● What you will do: Copy the lines below, changing every "2,50 €" to "2,80 €" and keeping everything else as it is. Leave the pictures out of your copy.

--- Supplied material ---

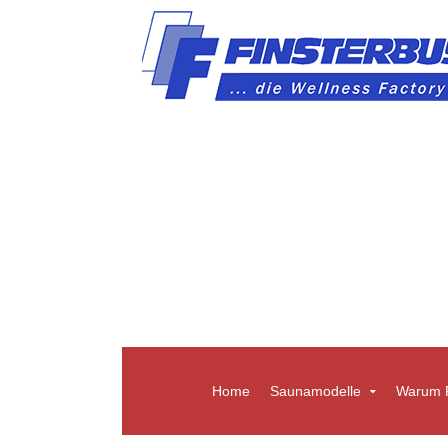
Home
Saunamodelle
Warum F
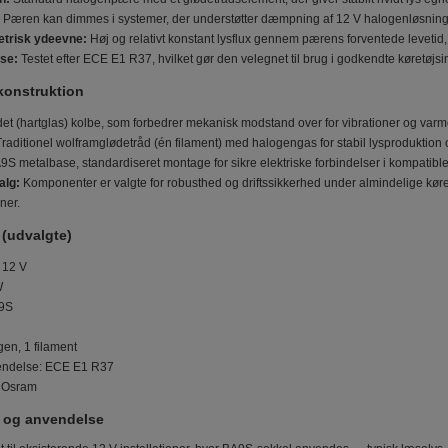
Pæren kan dimmes i systemer, der understøtter dæmpning af 12 V halogenløsning
etrisk ydeevne:
Høj og relativt konstant lysflux gennem pærens forventede levetid, h
se:
Testet efter ECE E1 R37, hvilket gør den velegnet til brug i godkendte køretøjsin
 konstruktion
t (hartglas) kolbe, som forbedrer mekanisk modstand over for vibrationer og var
raditionel wolframglødetråd (én filament) med halogengas for stabil lysproduktion o
S metalbase, standardiseret montage for sikre elektriske forbindelser i kompatible 
alg:
Komponenter er valgte for robusthed og driftssikkerhed under almindelige køretøj
ner.
 (udvalgte)
 12 V
W
A9S
d
en, 1 filament
ndelse: ECE E1 R37
: Osram
t og anvendelse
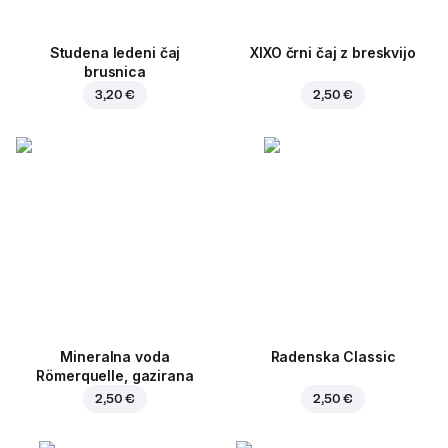
Studena ledeni čaj
XIXO črni čaj z breskvijo
brusnica
3,20 €
2,50 €
Mineralna voda
Radenska Classic
Römerquelle, gazirana
2,50 €
2,50 €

---

● Solution:
Home
Saunamodelle
Warum F
Pæren kan dimmes i systemer, der understøtter dæmpning af 12 V halogenløsning
etrisk ydeevne:
Høj og relativt konstant lysflux gennem pærens forventede levetid, h
se:
Testet efter ECE E1 R37, hvilket gør den velegnet til brug i godkendte køretøjsin
 konstruktion
t (hartglas) kolbe, som forbedrer mekanisk modstand over for vibrationer og var
raditionel wolframglødetråd (én filament) med halogengas for stabil lysproduktion o
S metalbase, standardiseret montage for sikre elektriske forbindelser i kompatible 
alg:
Komponenter er valgte for robusthed og driftssikkerhed under almindelige køretøj
ner.
 (udvalgte)
 12 V
W
A9S
d
en, 1 filament
ndelse: ECE E1 R37
: Osram
t og anvendelse
Studena ledeni čaj
XIXO črni čaj z breskvijo
brusnica
3,20 €
2,80 €
Mineralna voda
Radenska Classic
Römerquelle, gazirana
2,80 €
2,80 €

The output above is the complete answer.